* Problem statement *
Every line below that includes the word "KiCad" needs to be copied.

(Plain-text engineering files)
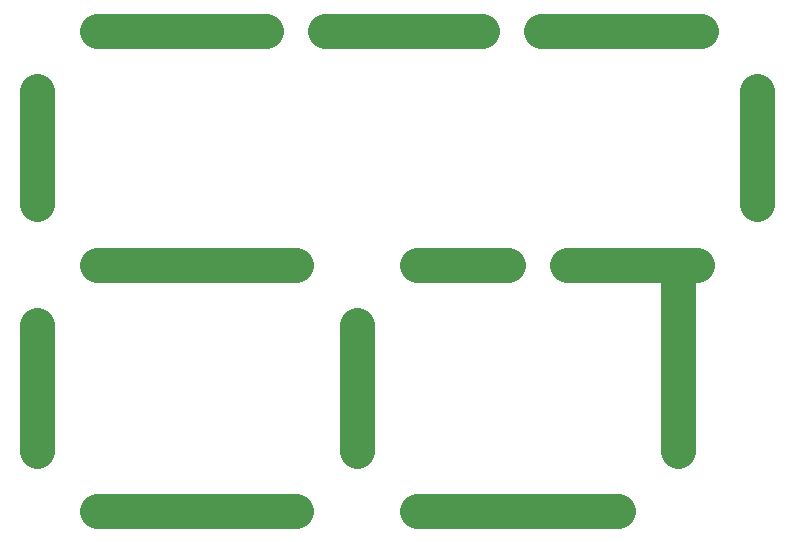
<source format=gbr>
G04 #@! TF.GenerationSoftware,KiCad,Pcbnew,(5.1.9)-1*
G04 #@! TF.CreationDate,2021-05-14T22:58:58-04:00*
G04 #@! TF.ProjectId,Scratch+Com Panelized,53637261-7463-4682-9b43-6f6d2050616e,rev?*
G04 #@! TF.SameCoordinates,Original*
G04 #@! TF.FileFunction,Other,ECO1*
%FSLAX46Y46*%
G04 Gerber Fmt 4.6, Leading zero omitted, Abs format (unit mm)*
G04 Created by KiCad (PCBNEW (5.1.9)-1) date 2021-05-14 22:58:58*
%MOMM*%
%LPD*%
G01*
G04 APERTURE LIST*
%ADD10C,3.000000*%
G04 APERTURE END LIST*
D10*
X155100000Y-118900000D02*
X155090000Y-103110000D01*
X105910000Y-124000000D02*
X122800000Y-124000000D01*
X100800000Y-108200000D02*
X100800000Y-118900000D01*
X100800000Y-88410000D02*
X100800000Y-98000000D01*
X120190000Y-83300000D02*
X105900000Y-83300000D01*
X138490000Y-83300000D02*
X125200000Y-83300000D01*
X143500000Y-83300000D02*
X143510000Y-83300000D01*
X156690000Y-83300000D02*
X143500000Y-83300000D01*
X157025000Y-83305000D02*
X156690000Y-83300000D01*
X161800000Y-98000000D02*
X161800000Y-88410000D01*
X145710000Y-103100000D02*
X156700000Y-103100000D01*
X133010000Y-103100000D02*
X140700000Y-103100000D01*
X133010000Y-124000000D02*
X149990000Y-124000000D01*
X127900000Y-108200000D02*
X127900000Y-118900000D01*
X105900000Y-103100000D02*
X122800000Y-103100000D01*
X138490000Y-83300000D02*
X138500000Y-83300000D01*
X143510000Y-83300000D02*
X143500000Y-83300000D01*
X120190000Y-83300000D02*
X120200000Y-83300000D01*
X125210000Y-83300000D02*
X125200000Y-83300000D01*
X140690000Y-103100000D02*
X140700000Y-103100000D01*
X145710000Y-103100000D02*
X145700000Y-103100000D01*
X133000000Y-124000000D02*
X133010000Y-124000000D01*
X122790000Y-124000000D02*
X122800000Y-124000000D01*
X127900000Y-118890000D02*
X127900000Y-118900000D01*
X155100000Y-118890000D02*
X155100000Y-118900000D01*
X149990000Y-124000000D02*
X150000000Y-124000000D01*
X105910000Y-124000000D02*
X105900000Y-124000000D01*
X100800000Y-118890000D02*
X100800000Y-118900000D01*
X100800000Y-88410000D02*
X100800000Y-88400000D01*
X105910000Y-83300000D02*
X105900000Y-83300000D01*
X156690000Y-83300000D02*
X156700000Y-83300000D01*
X161800000Y-88410000D02*
X161800000Y-88400000D01*
X161800000Y-97990000D02*
X161800000Y-98000000D01*
X156690000Y-103100000D02*
X156700000Y-103100000D01*
X122800000Y-103100000D02*
X122790000Y-103100000D01*
X133010000Y-103100000D02*
X133000000Y-103100000D01*
X127900000Y-108210000D02*
X127900000Y-108200000D01*
X100800000Y-108200000D02*
X100800000Y-108210000D01*
X100800000Y-97990000D02*
X100800000Y-98000000D01*
X105910000Y-103100000D02*
X105900000Y-103100000D01*
M02*

</source>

* Task result *
G04 #@! TF.GenerationSoftware,KiCad,Pcbnew,(5.1.9)-1*
G04 Created by KiCad (PCBNEW (5.1.9)-1) date 2021-05-14 22:58:58*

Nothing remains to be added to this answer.